DRGON (pronounced as 'Dragon') is a Distributed Registry of GISystems Over a Network. DRGON collects a registry geoCML deployments over the internet (or an intranet, if you prefer). Using a simple REST API, you can easily query DRGON to find the perfect dataset. A public registry is hosted at https://drgon.geocml.com, but you may also self host a DRGON instance, depending on your needs.

Quickstart Guide

Before interacting with DRGON, you must first have a hosted geoCML deployment with a properly configured geoCML Server Portal. Next, register for an API key via a POST request to <DRGON_HOST>/apikey; You must provide an email address in the request body. Copy your API key to a safe place, you will only be able to view it once!

On your deployment’s server machine, add the following values to your .env file:

  1. DRGON_HOST: the host URL of the DRGON instance you want to use (Do not include trailing slash)

  2. DRGON_API_KEY: your DRGON API key

  3. GEOCML_DEPLOYMENT_HOST: the domain name of your hosted geoCML instance

Rebuild your geoCML deployment, and restart your instance.

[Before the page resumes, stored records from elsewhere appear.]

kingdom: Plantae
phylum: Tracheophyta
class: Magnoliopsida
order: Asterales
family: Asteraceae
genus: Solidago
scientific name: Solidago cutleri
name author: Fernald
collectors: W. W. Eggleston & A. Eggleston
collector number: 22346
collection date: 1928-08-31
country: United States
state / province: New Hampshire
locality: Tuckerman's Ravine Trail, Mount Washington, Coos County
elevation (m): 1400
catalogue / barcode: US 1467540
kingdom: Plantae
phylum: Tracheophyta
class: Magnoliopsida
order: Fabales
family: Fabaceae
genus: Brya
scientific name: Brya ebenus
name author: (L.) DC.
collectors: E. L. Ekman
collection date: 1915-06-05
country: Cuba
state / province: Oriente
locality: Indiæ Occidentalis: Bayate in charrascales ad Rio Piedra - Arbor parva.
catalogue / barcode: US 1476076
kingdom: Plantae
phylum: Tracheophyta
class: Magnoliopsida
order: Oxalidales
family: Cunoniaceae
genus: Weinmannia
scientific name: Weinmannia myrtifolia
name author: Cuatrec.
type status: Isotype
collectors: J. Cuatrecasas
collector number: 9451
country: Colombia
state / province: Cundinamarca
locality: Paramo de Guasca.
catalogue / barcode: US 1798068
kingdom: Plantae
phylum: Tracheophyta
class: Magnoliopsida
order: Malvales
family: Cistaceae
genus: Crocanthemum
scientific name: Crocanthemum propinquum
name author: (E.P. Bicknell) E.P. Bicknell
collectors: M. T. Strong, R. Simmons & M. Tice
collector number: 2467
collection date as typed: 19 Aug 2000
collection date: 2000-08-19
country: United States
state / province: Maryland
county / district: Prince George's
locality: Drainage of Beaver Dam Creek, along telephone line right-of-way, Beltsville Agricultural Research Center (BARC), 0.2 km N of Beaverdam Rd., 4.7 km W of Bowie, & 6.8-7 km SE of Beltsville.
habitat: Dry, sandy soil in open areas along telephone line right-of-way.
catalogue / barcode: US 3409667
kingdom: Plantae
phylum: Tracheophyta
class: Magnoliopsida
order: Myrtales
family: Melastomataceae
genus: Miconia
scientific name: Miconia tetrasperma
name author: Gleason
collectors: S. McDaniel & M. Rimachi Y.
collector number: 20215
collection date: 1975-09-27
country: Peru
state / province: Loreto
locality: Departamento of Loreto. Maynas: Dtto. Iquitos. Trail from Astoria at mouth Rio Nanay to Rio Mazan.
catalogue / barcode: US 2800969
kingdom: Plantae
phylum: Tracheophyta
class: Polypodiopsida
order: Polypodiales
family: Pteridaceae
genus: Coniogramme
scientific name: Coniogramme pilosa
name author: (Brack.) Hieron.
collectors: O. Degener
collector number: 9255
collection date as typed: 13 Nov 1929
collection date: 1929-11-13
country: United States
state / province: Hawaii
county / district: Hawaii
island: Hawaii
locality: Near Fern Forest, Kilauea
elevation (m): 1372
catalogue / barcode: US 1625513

After about a minute of up-time, geoCML Task Scheduler will ping DRGON and automatically register your deployment.

Self Hosting a DRGON Instance

You can host your own dedicated DRGON instance with a few simple steps:

  1. Clone the geoCML source code from github.com/geocml/drgon

  2. Open a terminal and cd into the source code directory

  3. Copy .env.example into a new file called .env

  4. Update your .env to include your deployment specific configuration variables

  5. Run sh build.sh to build DRGON service images on your machine.

  6. Run docker network create drgon-network

  7. Run sh start.sh to bring up the instance.

API Reference

Endpoint

Method

Request Body

Description

apikey/

POST

{ email: "me@example.com" }

Requests an API key necessary for registering your geoCML deployment with DRGON. This key is 100% free, forever.

registry/

GET

None

Requests a registry containing all geoCML deployments known to DRGON.

registry/

POST

{ key: "YOUR_API_KEY", title: "DEPLOYMENT TITLE", description: "DEPLOYMENT DESCRIPTION", owner: "OWNER NAME", tags: "TAG,TAG,TAG" }

Requests that a hosted geoCML Deployment be registered with DRGON.

recommendations/

GET

?tags=TAG,TAG,TAG&limit=999

Requests DRGON for recommended datasets based on the provided tags.

Moderating DRGON

Whoever hosts a DRGON instance is free to moderate their registry however they wish. DRGON automatically moderates deployments containing banned words (e.g. offensive words), however manual review and moderation of deployments in your registry is highly recommended.

The DRGON development team recommends that you prevent users from abusing your registry, either by uploading duplicate datasets, or by registering non-geoCML deployments. If a user is abusing your registry, you can revoke their API key within the drgon-postgres service database.